Write out, without any change, everything from the line containing "Sign up to newsletter" down to the last line of the rows below.
**********
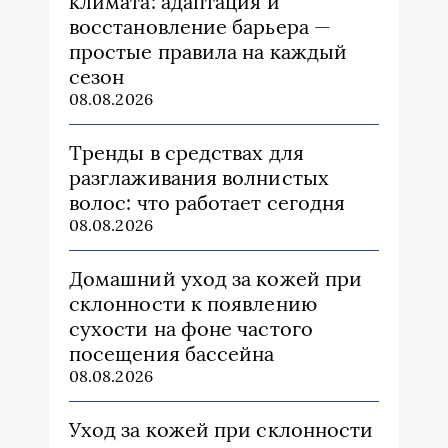
климата: адаптация и
восстановление барьера —
простые правила на каждый
сезон
08.08.2026
Тренды в средствах для
разглаживания волнистых
волос: что работает сегодня
08.08.2026
Домашний уход за кожей при
склонности к появлению
сухости на фоне частого
посещения бассейна
08.08.2026
Уход за кожей при склонности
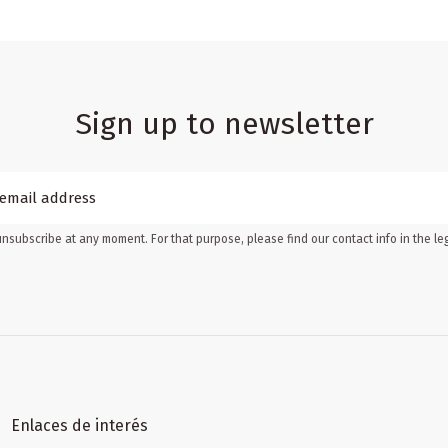
Sign up to newsletter
nsubscribe at any moment. For that purpose, please find our contact info in the leg
Enlaces de interés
**********
Result below
Sign up to newsletter
nsubscribe at any moment. For that purpose, please find our contact info in the leg
Enlaces de interés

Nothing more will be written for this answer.